The top court also dealt a severe blow to the authority of state governments in identifying backward classes by ruling that after the 2018 amendment in the Constitution, only the central government could notify socially and educationally backward classes (SEBCS).
The interpretation of the 102nd constitutional amendment -- which related to giving constitutional status to the National Commission of Backward Classes -- may impinge on the power of states to provide reservation benefits after separately identifying backward classes, especially at a time when several dominant communities – such as Jats, Patels and Gujjars – are demanding separate quotas.
The judgment on a clutch of petitions was delivered by a fivejudge bench — comprising justices Ashok Bhushan, L Nageswara Rao, S Abdul Nazeer, Hemant Gupta and S Ravindra Bhat — which scrapped the validity of the Maratha quota law that breached the 50% limit.

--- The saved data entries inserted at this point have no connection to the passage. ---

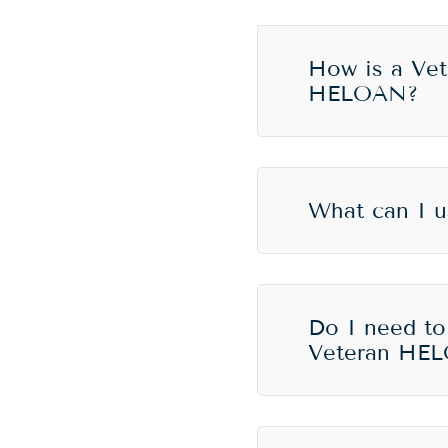
How is a Vet
HELOAN?
What can I 
Do I need to
Veteran HE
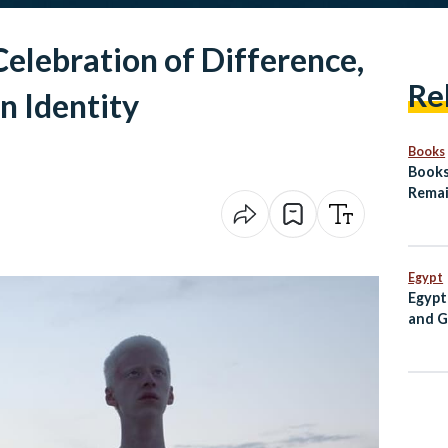
Celebration of Difference,
Re
n Identity
Books
Books
Remai
Arab
Egypt
Egypt
and G
PM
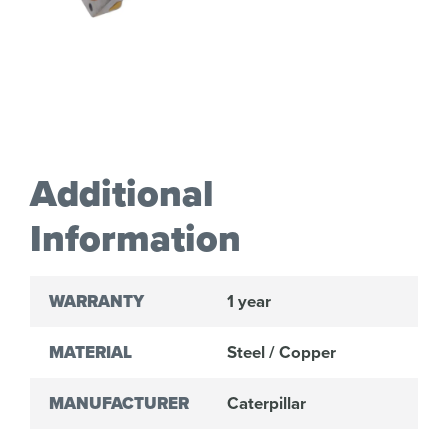
Additional
Information
WARRANTY
1 year
MATERIAL
Steel / Copper
MANUFACTURER
Caterpillar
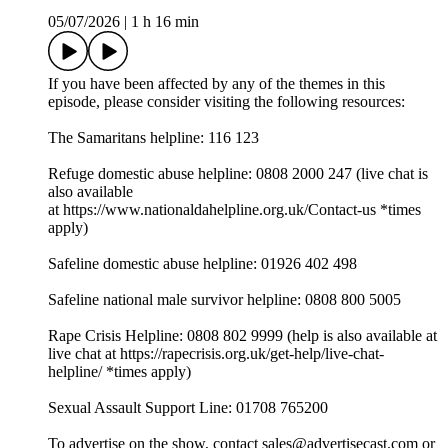
05/07/2026
|
1 h 16 min
If you have been affected by any of the themes in this
episode, please consider visiting the following resources:
The Samaritans helpline: 116 123
Refuge domestic abuse helpline: 0808 2000 247 (live chat is
also available
at ⁠⁠⁠⁠⁠⁠⁠⁠⁠⁠⁠⁠⁠⁠⁠⁠⁠⁠⁠⁠⁠⁠⁠⁠⁠⁠⁠⁠⁠⁠⁠⁠https://www.nationaldahelpline.org.uk/Contact-us⁠⁠⁠⁠⁠⁠⁠⁠⁠⁠⁠⁠⁠⁠⁠⁠⁠⁠⁠⁠⁠⁠⁠⁠⁠⁠⁠⁠⁠⁠⁠⁠ *times
apply)
Safeline domestic abuse helpline: 01926 402 498
Safeline national male survivor helpline: 0808 800 5005
Rape Crisis Helpline: 0808 802 9999 (help is also available at
live chat at ⁠⁠⁠⁠⁠⁠⁠⁠⁠⁠⁠⁠⁠⁠⁠⁠⁠⁠⁠⁠⁠⁠⁠⁠⁠⁠⁠⁠⁠⁠⁠⁠https://rapecrisis.org.uk/get-help/live-chat-
helpline/⁠⁠⁠⁠⁠⁠⁠⁠⁠⁠⁠⁠⁠⁠⁠⁠⁠⁠⁠⁠⁠⁠⁠⁠⁠⁠⁠⁠⁠⁠⁠⁠ *times apply)
Sexual Assault Support Line: 01708 765200
To advertise on the show, contact sales@advertisecast.com or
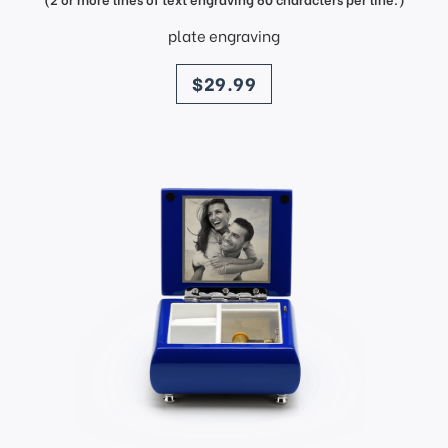
plate engraving
price
$29.99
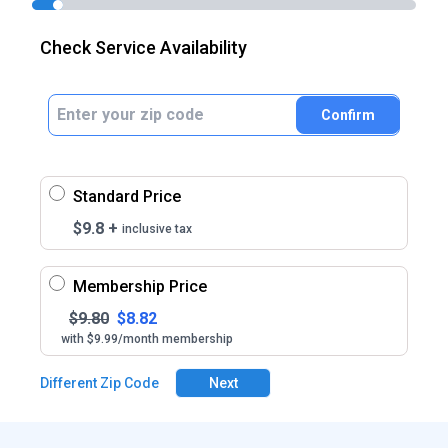
Check Service Availability
Confirm
Standard Price
$
9.8
+
inclusive tax
Membership Price
$
9.80
$
8.82
with $9.99/month membership
Different Zip Code
Next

While all five judges were unanimous in declaring Maratha quota law “unsustainable” and in affirming that the 50% ceiling on total reservation was inviolable, the ruling on depriving states of the power to identify SEBCS came by a majority of 3-2. Justices Bhushan and Nazeer said that states could still have their own list of SEBCS -- a view overruled by the majority.
Underlining that the 50% upper limit as fixed by a ninejudge bench in the Indra Sawhney case (famously known as the Mandal Commission case) in 1992 follows principles of reasonability and equality, the bench unanimously said that “to change the 50% limit is to have a society which is not founded on equality but based on caste rule”.